**TO DO**
Beneath this line are entries. Copy the range from the line with "verursachen. Mehr dazu" to the line with "bevegelse. Brenner du for de", ends included, exactly; leave pictures out.

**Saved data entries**
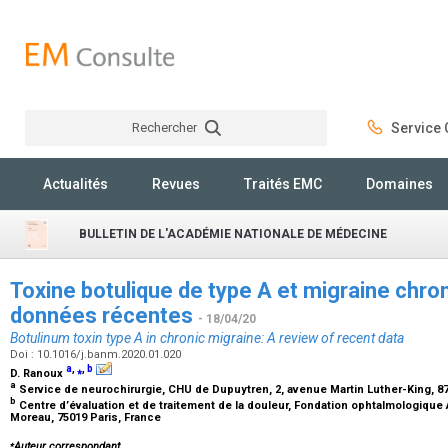
Rechercher
Service C
Rechercher
Actualités
Revues
Traités EMC
Domaines
BULLETIN DE L'ACADÉMIE NATIONALE DE MÉDECINE
Toxine botulique de type A et migraine chro
données récentes
- 18/04/20
Botulinum toxin type A in chronic migraine: A review of recent data
Doi : 10.1016/j.banm.2020.01.020
a
,
⁎
,
b
D. Ranoux
a
Service de neurochirurgie, CHU de Dupuytren, 2, avenue Martin Luther-King, 
b
Centre d’évaluation et de traitement de la douleur, Fondation ophtalmologique
Moreau, 75019 Paris, France
⁎
Auteur correspondant.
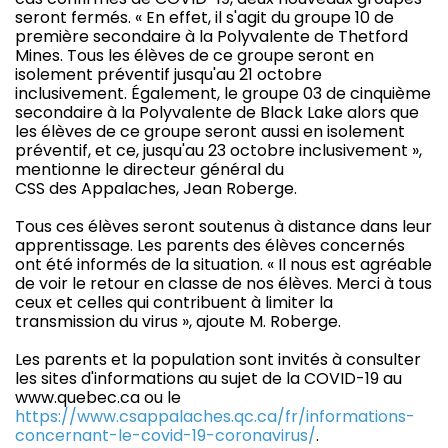
seront fermés. « En effet, il s'agit du groupe 10 de
première secondaire à la Polyvalente de Thetford
Mines. Tous les élèves de ce groupe seront en
isolement préventif jusqu'au 21 octobre
inclusivement. Également, le groupe 03 de cinquième
secondaire à la Polyvalente de Black Lake alors que
les élèves de ce groupe seront aussi en isolement
préventif, et ce, jusqu'au 23 octobre inclusivement »,
mentionne le directeur général du
CSS des Appalaches, Jean Roberge.
Tous ces élèves seront soutenus à distance dans leur
apprentissage. Les parents des élèves concernés
ont été informés de la situation. « Il nous est agréable
de voir le retour en classe de nos élèves. Merci à tous
ceux et celles qui contribuent à limiter la
transmission du virus », ajoute M. Roberge.
Les parents et la population sont invités à consulter
les sites d'informations au sujet de la COVID-19 au
www.quebec.ca ou le
https://www.csappalaches.qc.ca/fr/informations-
concernant-le-covid-19-coronavirus/
.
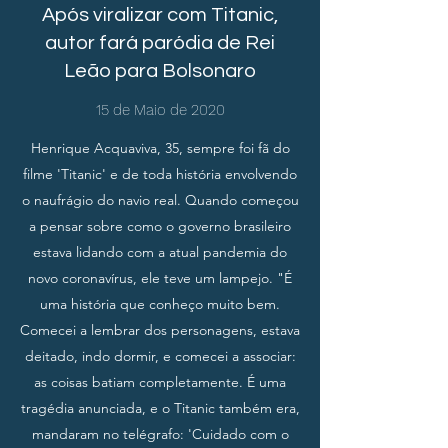
Após viralizar com Titanic,
autor fará paródia de Rei
Leão para Bolsonaro
15 de Maio de 2020
Henrique Acquaviva, 35, sempre foi fã do
filme 'Titanic' e de toda história envolvendo
o naufrágio do navio real. Quando começou
a pensar sobre como o governo brasileiro
estava lidando com a atual pandemia do
novo coronavírus, ele teve um lampejo. "É
uma história que conheço muito bem.
Comecei a lembrar dos personagens, estava
deitado, indo dormir, e comecei a associar:
as coisas batiam completamente. É uma
tragédia anunciada, e o Titanic também era,
mandaram no telégrafo: 'Cuidado com o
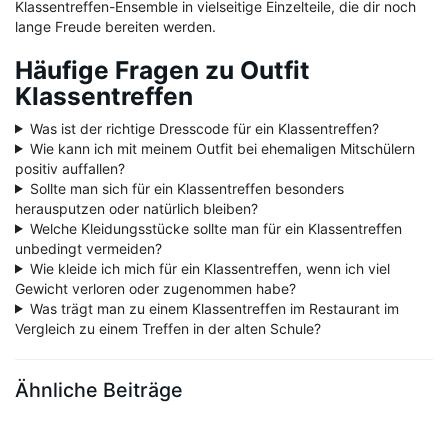
Klassentreffen-Ensemble in vielseitige Einzelteile, die dir noch
lange Freude bereiten werden.
Häufige Fragen zu Outfit
Klassentreffen
Was ist der richtige Dresscode für ein Klassentreffen?
Wie kann ich mit meinem Outfit bei ehemaligen Mitschülern
positiv auffallen?
Sollte man sich für ein Klassentreffen besonders
herausputzen oder natürlich bleiben?
Welche Kleidungsstücke sollte man für ein Klassentreffen
unbedingt vermeiden?
Wie kleide ich mich für ein Klassentreffen, wenn ich viel
Gewicht verloren oder zugenommen habe?
Was trägt man zu einem Klassentreffen im Restaurant im
Vergleich zu einem Treffen in der alten Schule?
Ähnliche Beiträge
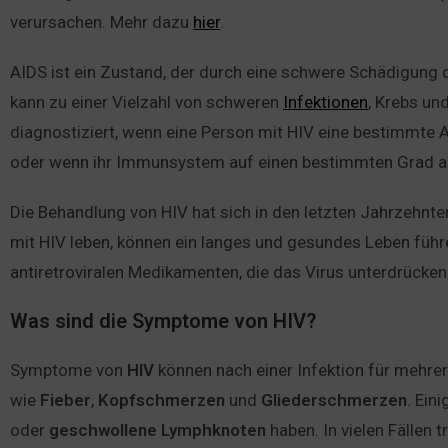
verursachen. Mehr dazu
hier
.
AIDS ist ein Zustand, der durch eine schwere Schädigung
kann zu einer Vielzahl von schweren
Infektionen
, Krebs un
diagnostiziert, wenn eine Person mit HIV eine bestimmte 
oder wenn ihr Immunsystem auf einen bestimmten Grad ab
Die Behandlung von HIV hat sich in den letzten Jahrzehnten
mit HIV leben, können ein langes und gesundes Leben führ
antiretroviralen Medikamenten, die das Virus unterdrück
Was sind die Symptome von HIV?
Symptome von
HIV
können nach einer Infektion für mehrer
wie
Fieber
,
Kopfschmerzen
und
Gliederschmerzen
. Ein
oder
geschwollene
Lymphknoten
haben. In vielen Fällen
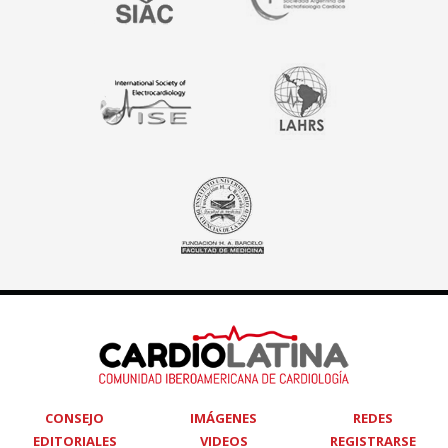
CONSEJO
IMÁGENES
REDES
EDITORIALES
VIDEOS
REGISTRARSE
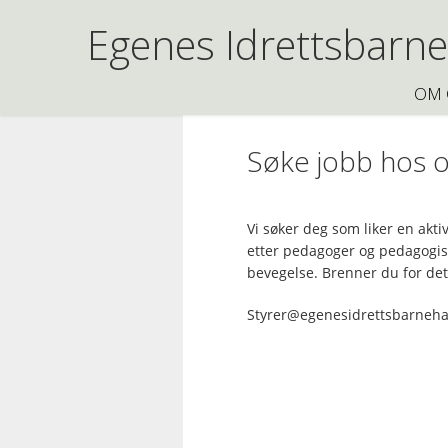
Egenes Idrettsbarn
OM 
Søke jobb hos o
Vi søker deg som liker en akt
etter pedagoger og pedagogis
bevegelse. Brenner du for de
Styrer@egenesidrettsbarneh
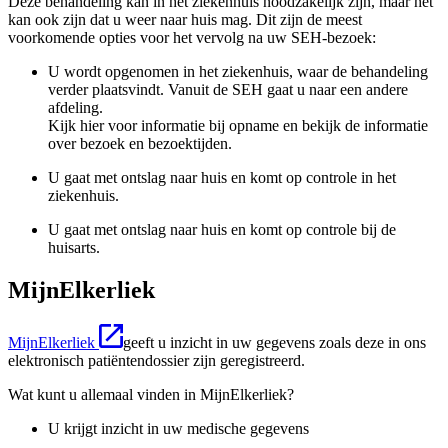
Deze behandeling kan in het ziekenhuis noodzakelijk zijn, maar het
kan ook zijn dat u weer naar huis mag. Dit zijn de meest
voorkomende opties voor het vervolg na uw SEH-bezoek:
U wordt opgenomen in het ziekenhuis, waar de behandeling
verder plaatsvindt. Vanuit de SEH gaat u naar een andere
afdeling.
Kijk hier voor informatie bij opname en bekijk de informatie
over bezoek en bezoektijden.
U gaat met ontslag naar huis en komt op controle in het
ziekenhuis.
U gaat met ontslag naar huis en komt op controle bij de
huisarts.
MijnElkerliek
MijnElkerliek
geeft u inzicht in uw gegevens zoals deze in ons
elektronisch patiëntendossier zijn geregistreerd.
Wat kunt u allemaal vinden in MijnElkerliek?
U krijgt inzicht in uw medische gegevens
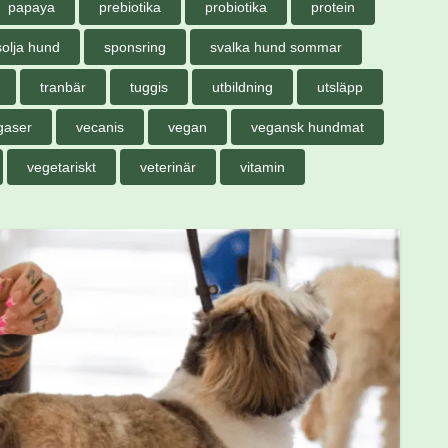
papaya
prebiotika
probiotika
protein
solja hund
sponsring
svalka hund sommar
tranbär
tuggis
utbildning
utsläpp
gaser
vecanis
vegan
vegansk hundmat
vegetariskt
veterinär
vitamin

**ANSWER TO THIS EXERCISE**
verursachen. Mehr dazu
hier
.
AIDS ist ein Zustand, der durch eine schwere Schädigung
kann zu einer Vielzahl von schweren
Infektionen
, Krebs un
diagnostiziert, wenn eine Person mit HIV eine bestimmte 
oder wenn ihr Immunsystem auf einen bestimmten Grad ab
Die Behandlung von HIV hat sich in den letzten Jahrzehnten
mit HIV leben, können ein langes und gesundes Leben führ
antiretroviralen Medikamenten, die das Virus unterdrück
Was sind die Symptome von HIV?
Symptome von
HIV
können nach einer Infektion für mehrer
wie
Fieber
,
Kopfschmerzen
und
Gliederschmerzen
. Ein
oder
geschwollene
Lymphknoten
haben. In vielen Fällen
CONSEJO
IMÁGENES
REDES
EDITORIALES
VIDEOS
REGISTRARSE
Egenes Idrettsbarn
OM 
Søke jobb hos o
Vi søker deg som liker en akt
etter pedagoger og pedagogis
bevegelse. Brenner du for de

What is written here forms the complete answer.